24 Aug

English Blog has moved to Wordpress

Please visit http://lifidea.wordpress.com/ for my English blog!

Tags : Print Comments Trackback
25 Apr

iLab -- A Platform for IR Experiment

One of things you realize as a CS grad student is that writing a good code is not considered as important as you thought it would be. Since your research codes only need to get a data for your experiment, this downplay of coding seems to make a sense.

When I ask my fellow grad students, their responses are: “Why do you care about the code that should be used once and for all?.” For this reason, mose people end up writing ad-hoc scripts which seem to be seldom reused (even re-read, since they typically use Perl — a write-only language)

I took a different view from that. 3 years of experience as a software developer let me know that it is not good for your well-being(!) to see ugly code every day. And experiments we do as an IR grad studnet should not be that entirely different all the time.

After a year and half passed since I got here and I seem to know a bit better about IR experiments than before. For every new experiment I ran, I tried to extend and generalize existing code rather than starting from scratch, which left a considerable amount of Ruby code. (Yes, my choice of language is Ruby. After all, it is a language purportedly designed for the pleasure of programming. How appealing is that?)

The resulting software – dubbed ‘iLab’ – consists of the framework that is common to every experiment and the part that supports individual experiment. Since the framework part provides the object abstraction of every usual stuff IR experimentors deal with — document, query, retrieval engine, you can build your experiment by just calling it.

The good point of using iLab as opposed to building ad-hoc code for each experiment seems evident. When you want to work on a new collection or task, you can do it with simple set of API call. Compare this with having to copy-and-paste existing code, which will result in a pile of buggy codes which you may not want to look at again.

* [Dataset records]:
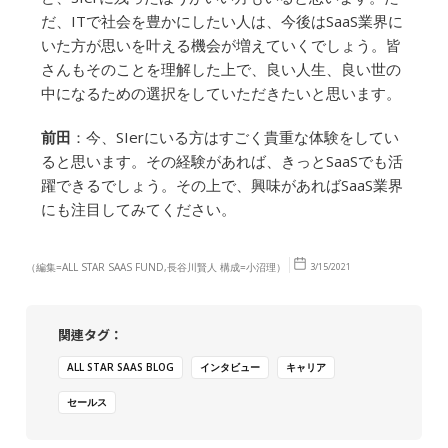
だ、ITで社会を豊かにしたい人は、今後はSaaS業界に
いた方が思いを叶える機会が増えていくでしょう。皆
さんもそのことを理解した上で、良い人生、良い世の
中になるための選択をしていただきたいと思います。
前田
：今、SIerにいる方はすごく貴重な体験をしてい
ると思います。その経験があれば、きっとSaaSでも活
躍できるでしょう。その上で、興味があればSaaS業界
にも注目してみてください。
（編集=ALL STAR SAAS FUND,長谷川賢人 構成=小沼理）
3/15/2021
関連タグ：
ALL STAR SAAS BLOG
インタビュー
キャリア
セールス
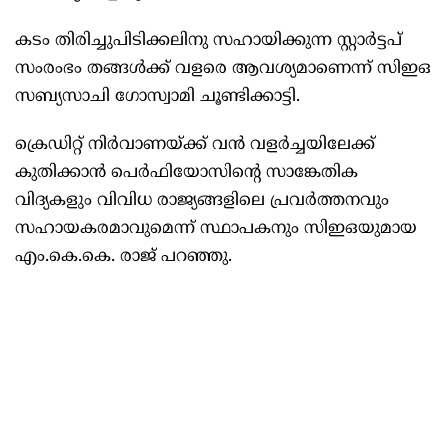
കടം തിരിച്ചുപിടിക്കലിനു സഹായിക്കുന്ന സ്റ്റാർട്ടപ്
സംരംഭം തങ്ങൾക്ക് വളരെ ആവശ്യമാണെന്ന് സിഇഒ
സബ്യസാചി ഗോസ്വാമി ചൂണ്ടിക്കാട്ടി.
ക്രെഡിറ്റ് നിർവാണയ്ക്ക് വൻ വളർച്ചയിലേക്ക്
കുതിക്കാൻ പെർഫിയോസിന്റെ സാങ്കേതിക
വിദ്യകളും വിവിധ രാജ്യങ്ങളിലെ പ്രവർത്തനവും
സഹായകരമാവുമെന്ന് സ്ഥാപകനും സിഇഒയുമായ
എം.കെ.കെ. രാജ് പറഞ്ഞു.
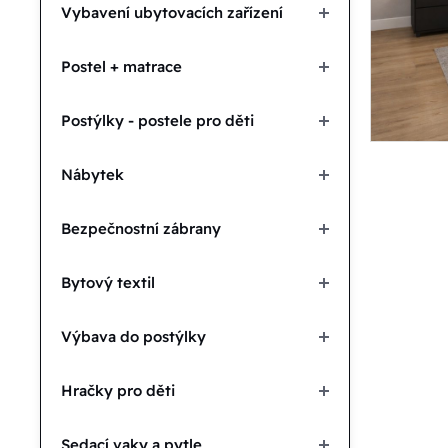
Vybavení ubytovacích zařízení
Postel + matrace
Postýlky - postele pro děti
Nábytek
Bezpečnostní zábrany
Bytový textil
Výbava do postýlky
Hračky pro děti
Sedací vaky a pytle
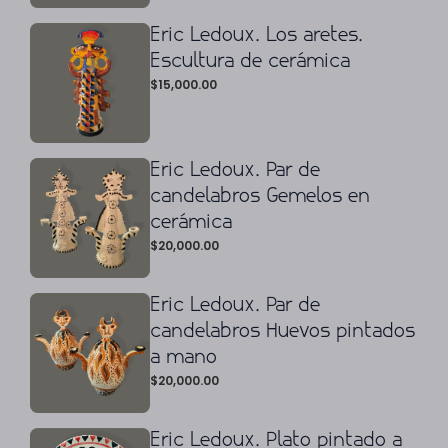
Eric Ledoux. Los aretes.
Escultura de cerámica
$
15,000.00
Eric Ledoux. Par de
candelabros Gemelos en
cerámica
$
20,000.00
Eric Ledoux. Par de
candelabros Huevos pintados
a mano
$
20,000.00
Eric Ledoux. Plato pintado a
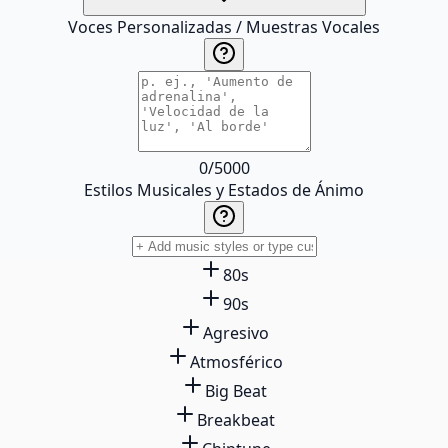
Voces Personalizadas / Muestras Vocales
0
/
5000
Estilos Musicales y Estados de Ánimo
80s
90s
Agresivo
Atmosférico
Big Beat
Breakbeat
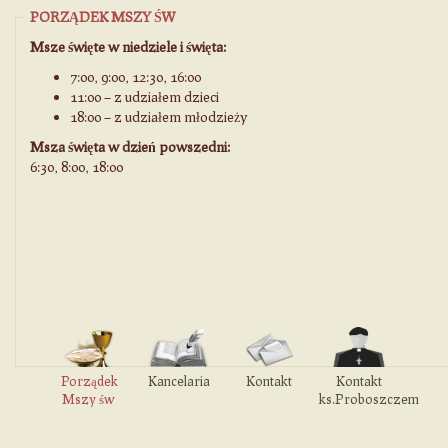
PORZĄDEK MSZY ŚW
Msze święte w niedziele i święta:
7:00, 9:00, 12:30, 16:00
11:00 – z udziałem dzieci
18:00 – z udziałem młodzieży
Msza święta w dzień powszedni:
6:30, 8:00, 18:00
Porządek
Kancelaria
Kontakt
Kontakt
Mszy św
ks.Proboszczem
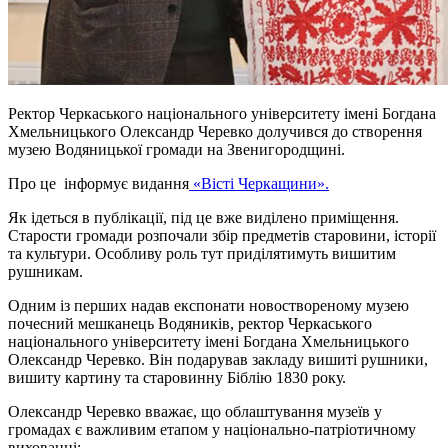
Ректор Черкаського національного університету імені Богдана
Хмельницького Олександр Черевко долучився до створення
музею Водяницької громади на Звенигородщині.
Про це інформує видання
«Вісті Черкащини».
Як ідеться в публікації, під це вже виділено приміщення.
Старости громади розпочали збір предметів старовини, історії
та культури. Особливу роль тут приділятимуть вишитим
рушникам.
Одним із перших надав експонати новоствореному музею
почесний мешканець Водяників, ректор Черкаського
національного університету імені Богдана Хмельницького
Олександр Черевко. Він подарував закладу вишиті рушники,
вишиту картину та старовинну Біблію 1830 року.
Олександр Черевко вважає, що облаштування музеїв у
громадах є важливим етапом у національно-патріотичному
вихованні:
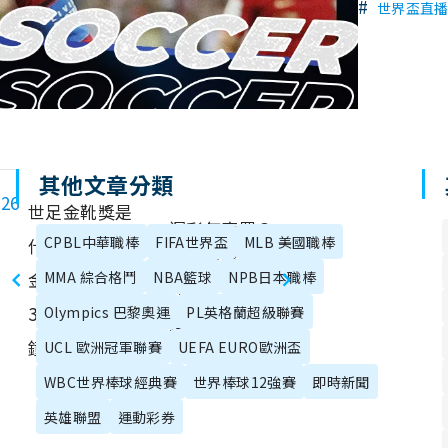
#
世界盃直
其他文章分類
026
世足金靴獎是
運彩怎麼買？
CPBL中華職棒
FIFA世界盃
MLB 美國職棒
什麼？金球、
世足運彩投
金靴、金手套
MMA 綜合格鬥
NBA籃球
NPB日本職棒
注、玩法一次
3大足球獎3分
Olympics 巴黎奧運
PL英格蘭超級聯賽
理解！
鐘搞懂！
UCL 歐洲冠軍聯賽
UEFA EURO歐洲盃
WBC世界棒球經典賽
世界棒球12強賽
即時新聞
英雄聯盟
運動彩券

* [Problems to work on]:
[a] From the blog post, extract the part that opens with the words containing "One of things" and closes with "all the time.".
[b] According to the blog post, what programming language was the iLab code written in?
The records play no part in what comes next.

* [Solved problems]:
[a]
One of things you realize as a CS grad student is that writing a good code is not considered as important as you thought it would be. Since your research codes only need to get a data for your experiment, this downplay of coding seems to make a sense.

When I ask my fellow grad students, their responses are: “Why do you care about the code that should be used once and for all?.” For this reason, mose people end up writing ad-hoc scripts which seem to be seldom reused (even re-read, since they typically use Perl — a write-only language)

I took a different view from that. 3 years of experience as a software developer let me know that it is not good for your well-being(!) to see ugly code every day. And experiments we do as an IR grad studnet should not be that entirely different all the time.

[b] Ruby.